* **AUFGABE**:
Welche Stelle hat Reiner Nagel laut der Kolumne in der Berliner Senatsbauverwaltung inne?

----- VORLIEGENDER TEXT -----

Kolumne Reinhard Hübsch
„Um die Wertschätzung der Baukultur ist es schlecht bestellt“
reiner nagel folgt prof. michael braum als vorstandsvorsitzender der bundesstiftung baukultur
als nach einer unendlichen vorgeschichte 2008 die von der bundesregierung eingerichtete bundesstiftung baukultur endlich unter ihrem ersten vorstandsvorsitzenden prof. michael braum in potsdam daran ging, die öffentlichkeit in fragen von architektur und städtebau zu sensibilisieren, blickten die akteure mit ziemlicher skepsis in die zukunft, war die stiftung doch in ihrem aufsichtsgremien eng an die politischen parteien geknüpft. jetzt, nach fünf jahren, bekommt die stiftung einen neuen vorsitzenden.

Ab Mai Vorstandsvorsitzender der Bundesstiftung Baukultur: Reiner Nagel (Foto: ELBE&FLUT / Thomas Hampel)
am dienstag war die personalie noch vom bundeskabinett unter kanzlerin merkel abgenickt worden, heute gab das zuständige bundesbauministerium in berlin bekannt, wer die stiftung ab 1. März führen wird: reiner nagel – was in der baukulturellen öffentlichkeit zu einem irritierten augenreiben führte: rainer who? reiner nagel ist einer von 14 abteilungsleitern in der berliner senatsbauverwaltung, die der senatsbaudirektorin regula lüscher unterstehen, lüscher selbst ist dem zuständigen senator, will heißen: berliner landesbauminister michael müller (spd) zugeordnet. reiner nagel, abteilungsleiter der stadt- und freiraumplanung, stammt also nicht aus der ersten oder zweiten, sondern bestenfalls aus der dritten reihe. damit hat das bundesbauministerium unter peter ramsauer (csu) wieder einmal deutlich gemacht, welchen stellenwert sie der stiftung beimißt – geringschätzung ist noch eine noble untertreibung. kenner der politischen landschaft sprechen davon, daß es ramsauer am liebsten wäre, man könnte die stiftung schließen. und was er von der stiftung hält, das hat ramsauer, das hat sein staatssekretär rainer bomba (cdu) immer wieder deutlich gemacht, etwa, als im vergangenen jahr der konvent der baukultur in hamburg tagte, sozusagen das parlament der stiftung. alle zwei jahre werden architekten, ingenieure, publizisten und unternehmer zusammengerufen, um wichtige fragen von architektur und städtebau zu diskutieren, die ergebnisse sollen als leitplanken die arbeit der stiftung inspirieren. nachdem zum konvent 2012 hamburgs bürgermeister olaf scholz die delegierten begrüßt hatte, ergriff nicht etwa der bundesbauminister oder sein staatssekretär das wort, sondern eine ministerialdirigentin – wieder einmal dritte reihe.

----- GESPEICHERTE DATEN -----

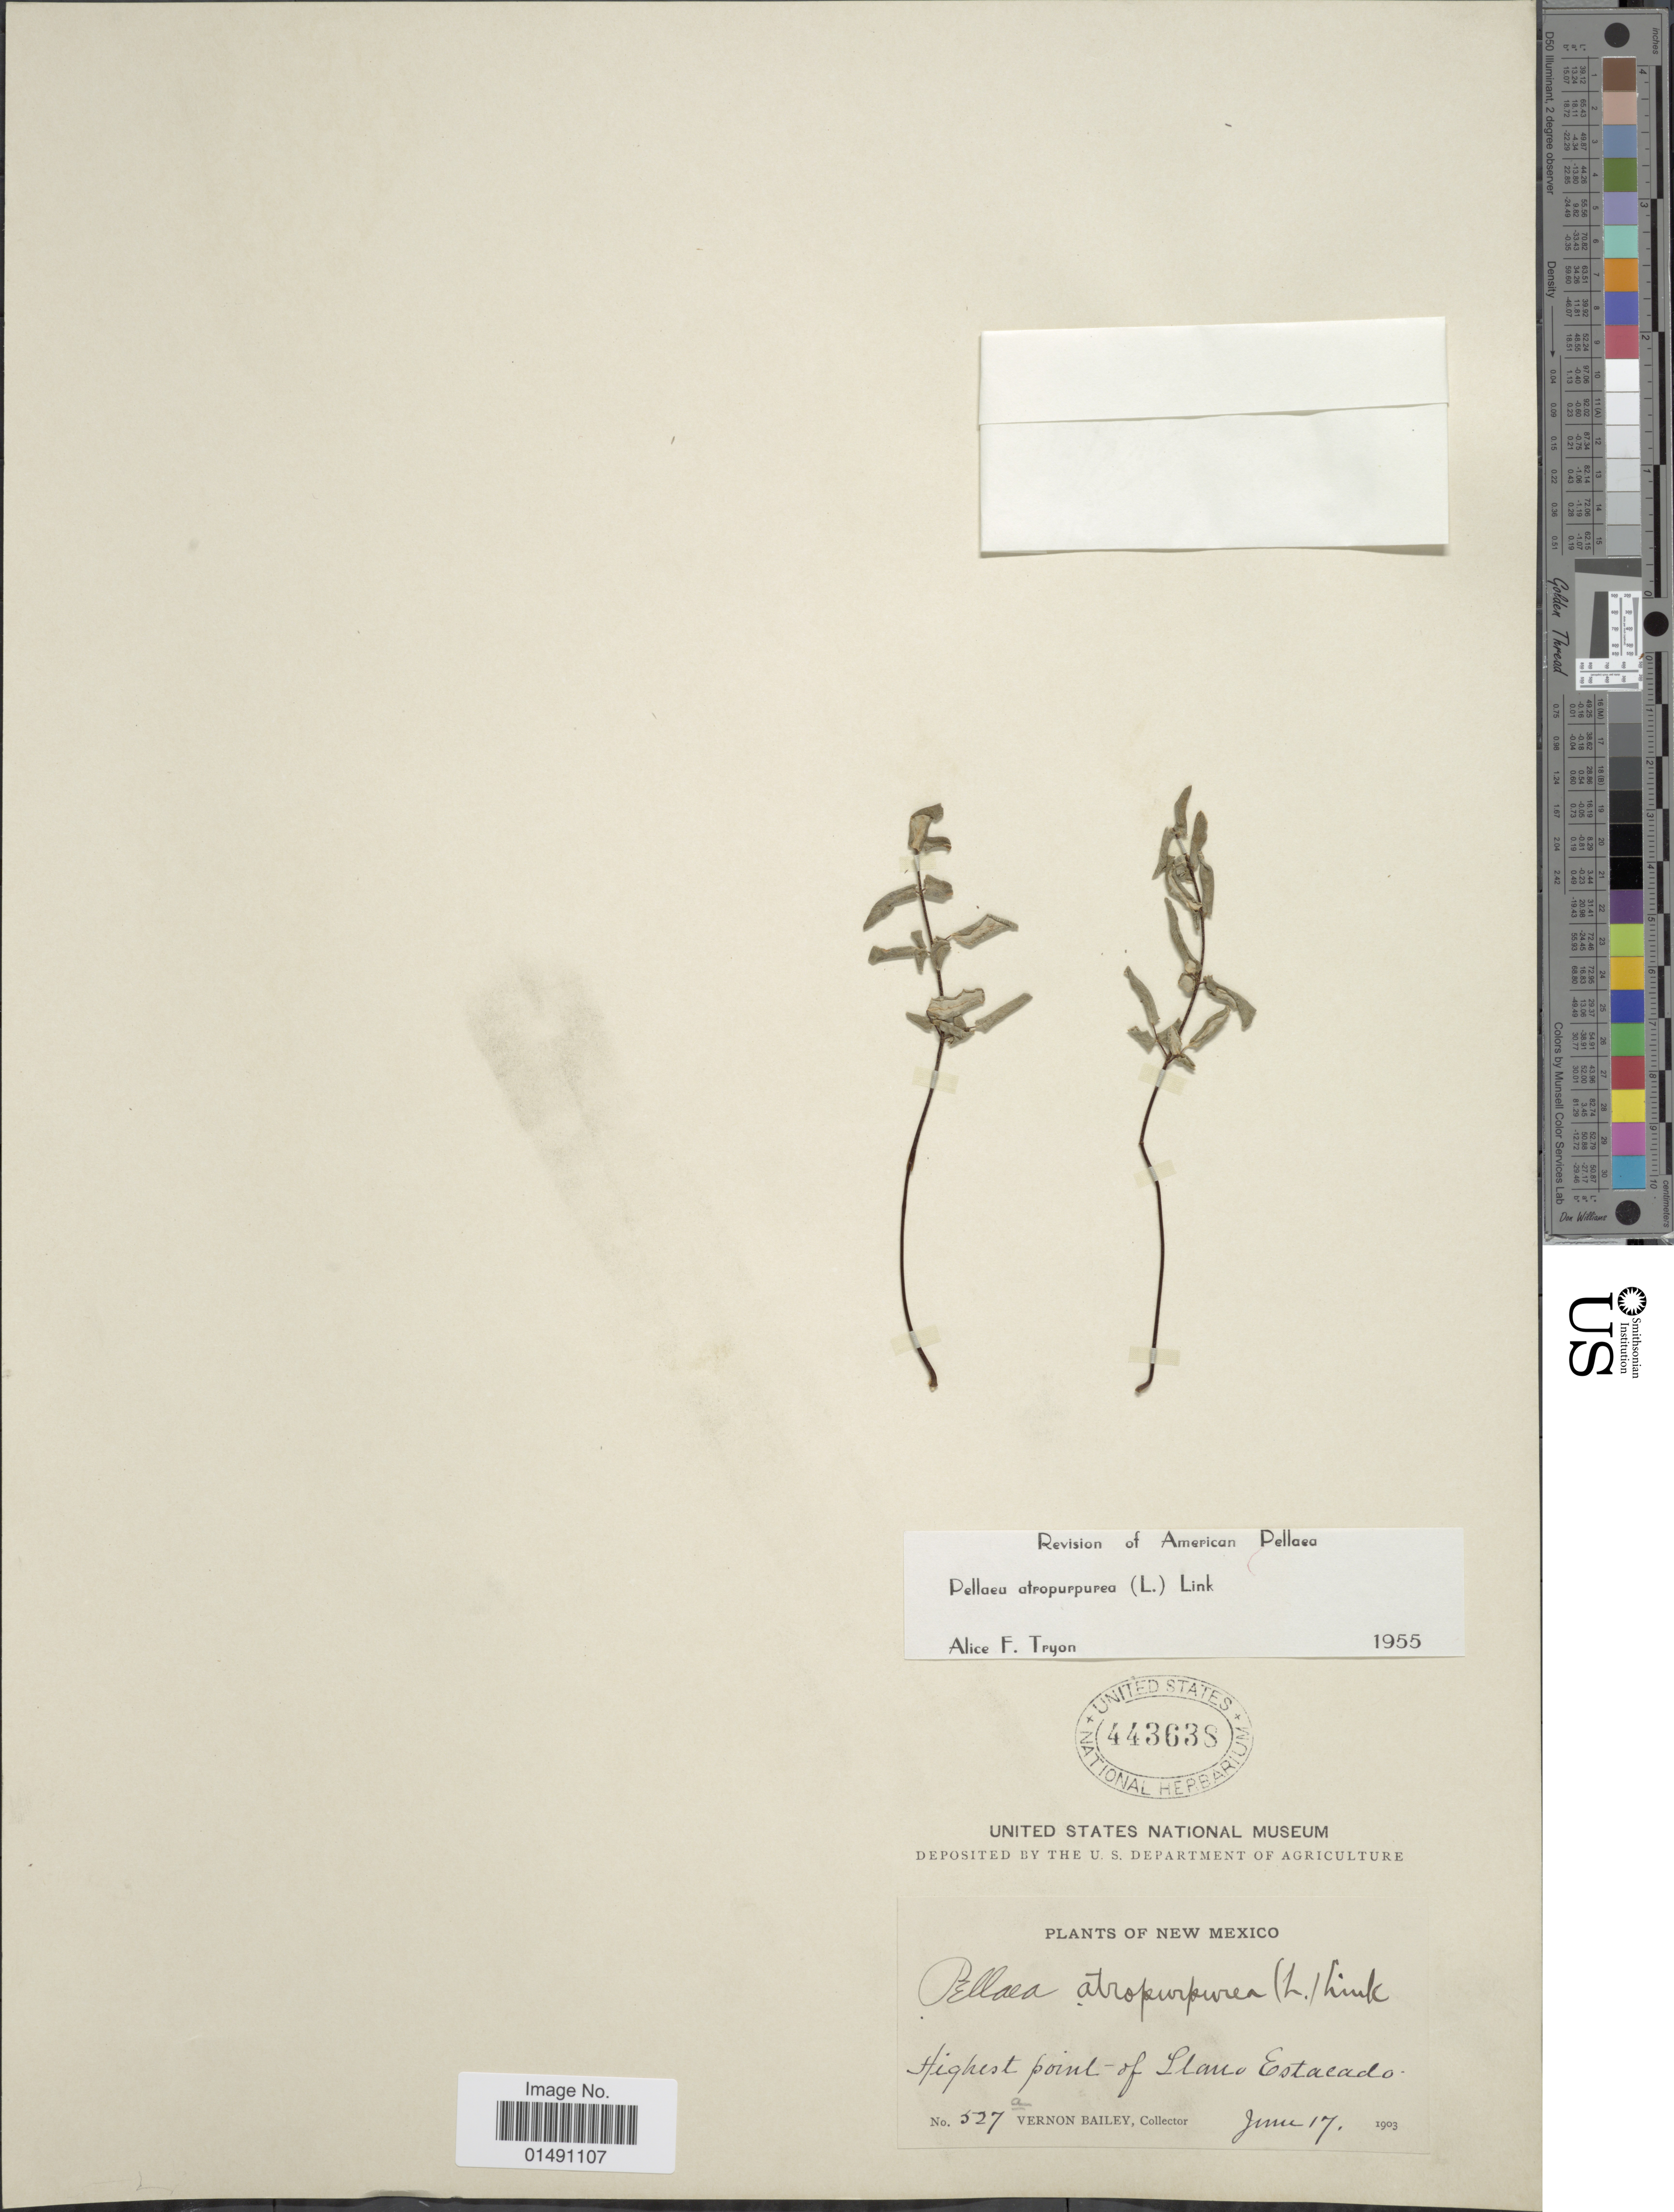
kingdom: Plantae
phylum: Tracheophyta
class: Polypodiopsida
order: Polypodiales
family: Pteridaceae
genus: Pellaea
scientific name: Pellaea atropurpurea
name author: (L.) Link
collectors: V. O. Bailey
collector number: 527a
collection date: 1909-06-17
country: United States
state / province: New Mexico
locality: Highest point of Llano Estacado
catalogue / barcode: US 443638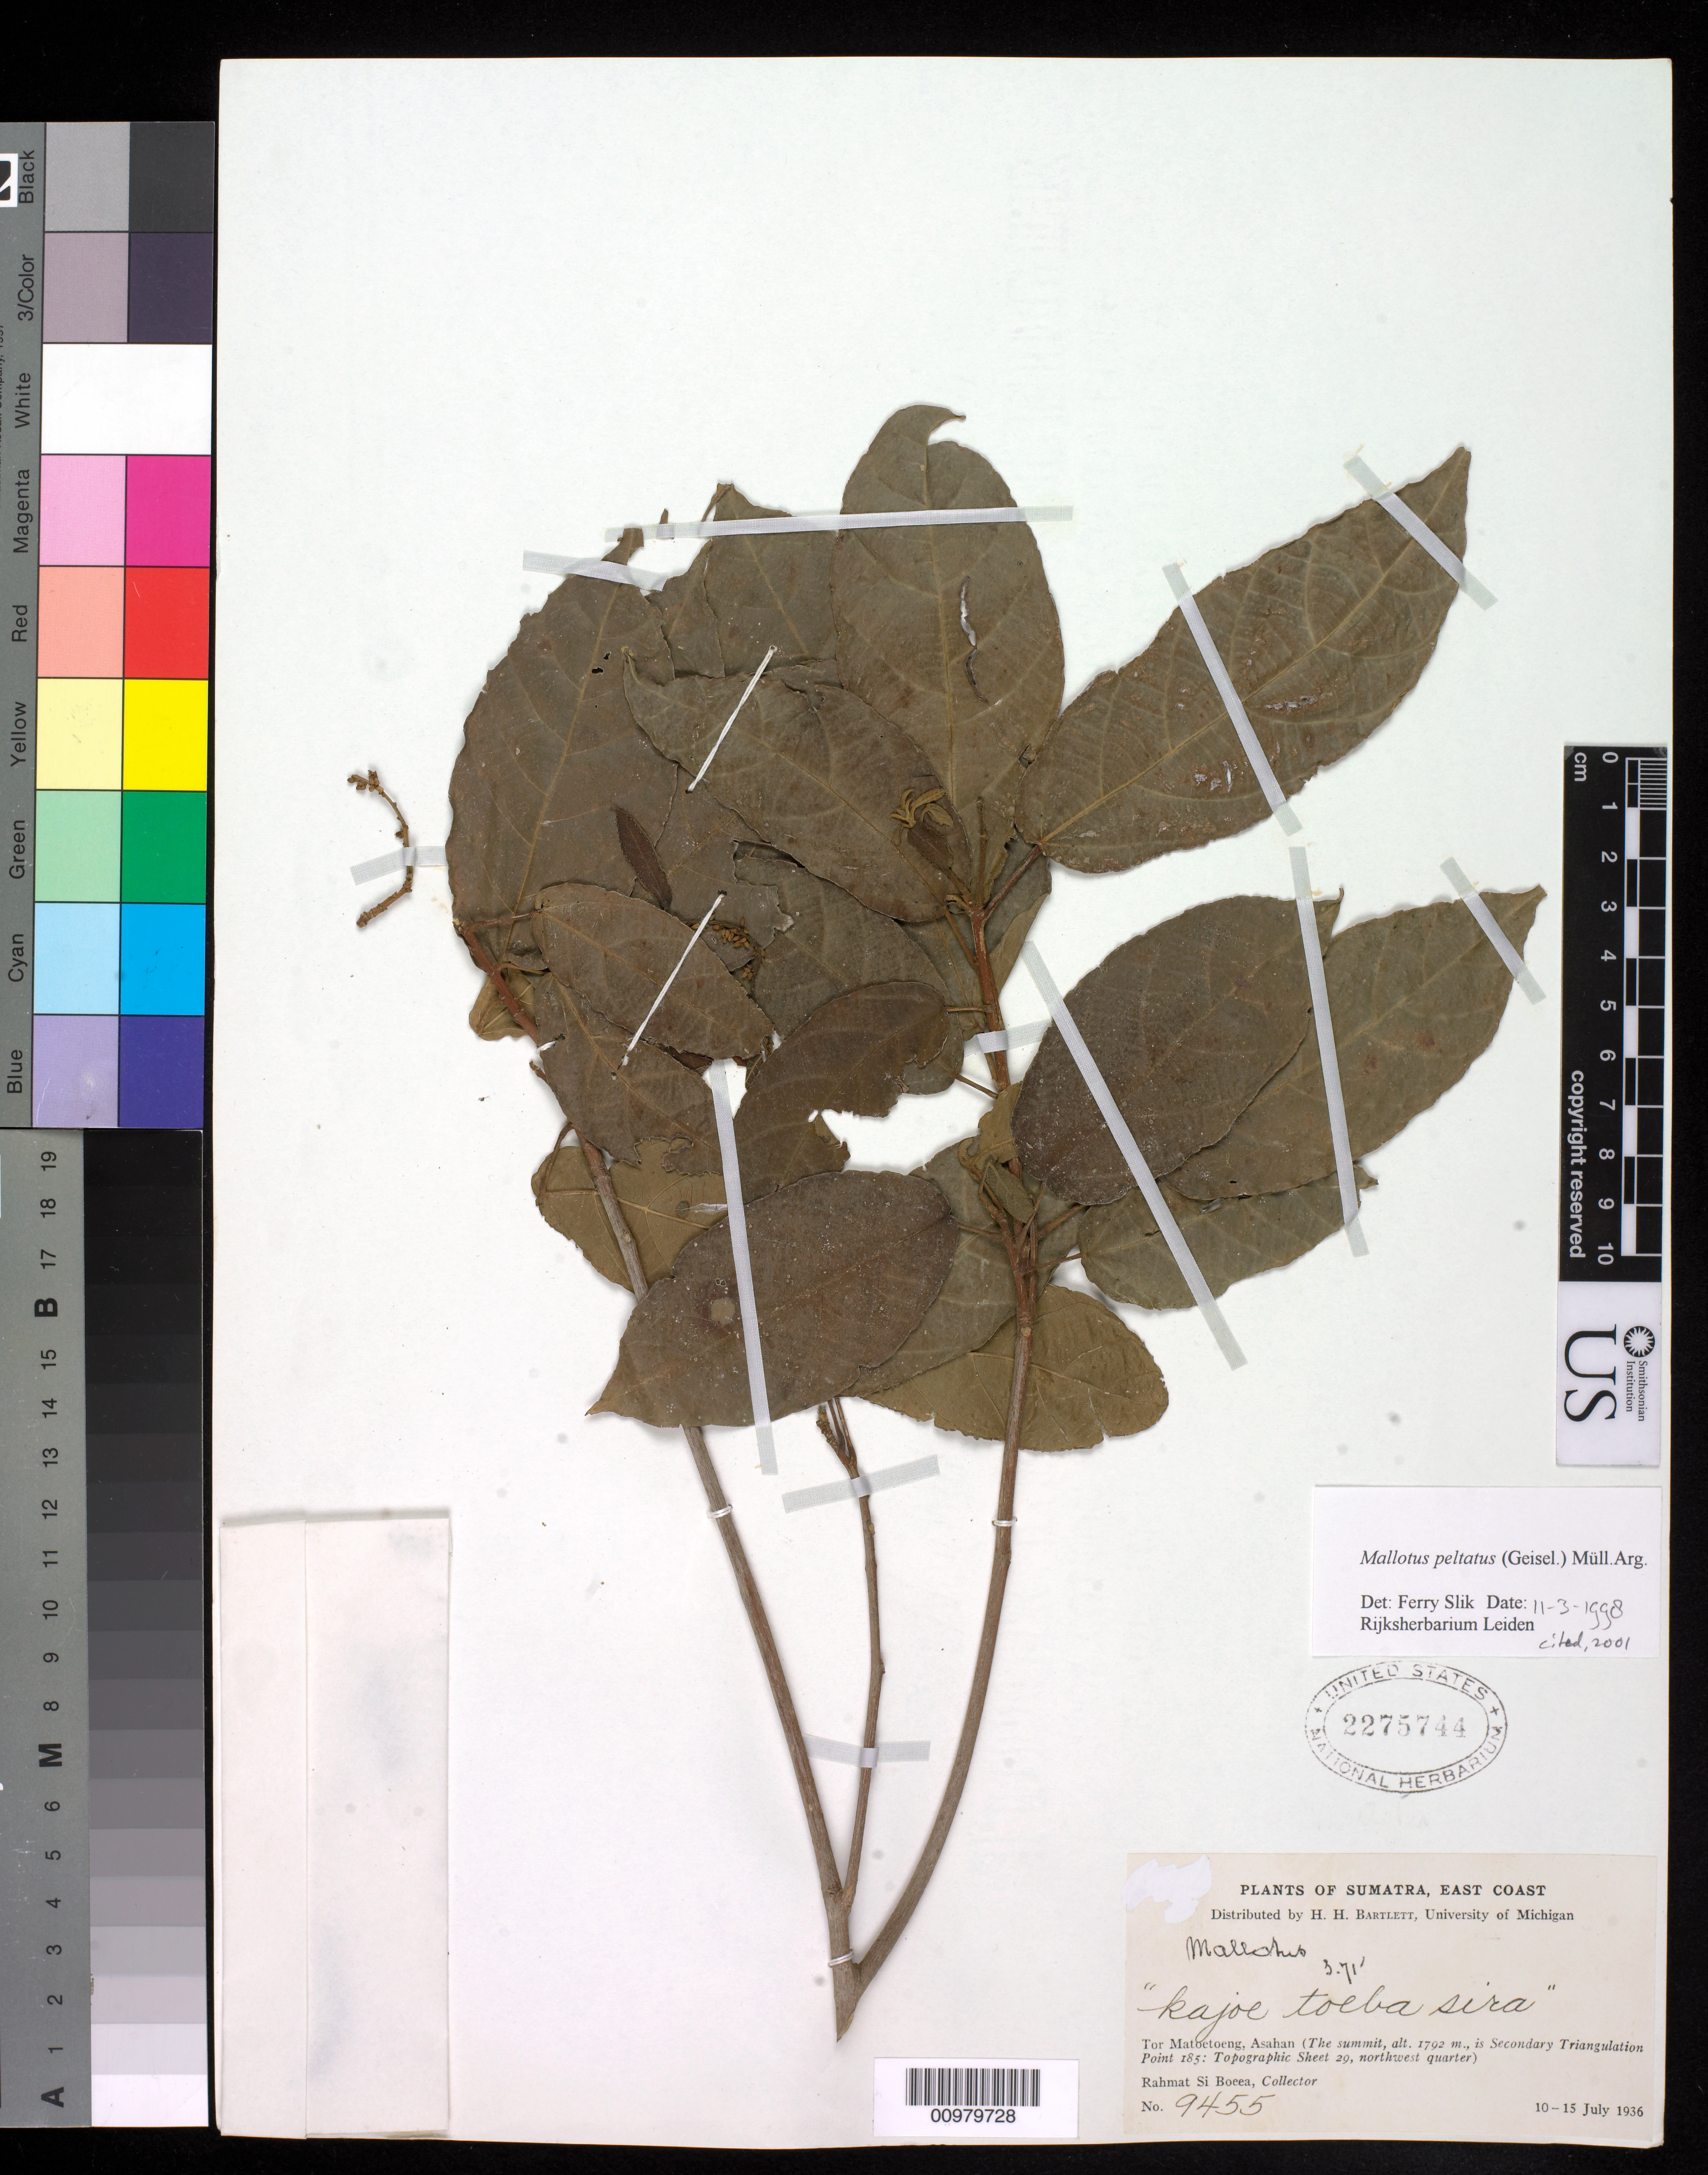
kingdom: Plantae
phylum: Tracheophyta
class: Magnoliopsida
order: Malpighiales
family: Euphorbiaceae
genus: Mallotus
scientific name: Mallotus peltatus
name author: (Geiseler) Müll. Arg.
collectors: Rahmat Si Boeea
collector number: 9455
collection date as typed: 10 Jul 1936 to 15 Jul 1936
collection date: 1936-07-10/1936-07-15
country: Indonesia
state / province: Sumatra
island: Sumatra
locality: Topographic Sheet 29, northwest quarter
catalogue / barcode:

-----

* **LÖSUNG**:
Er ist Abteilungsleiter der Stadt- und Freiraumplanung.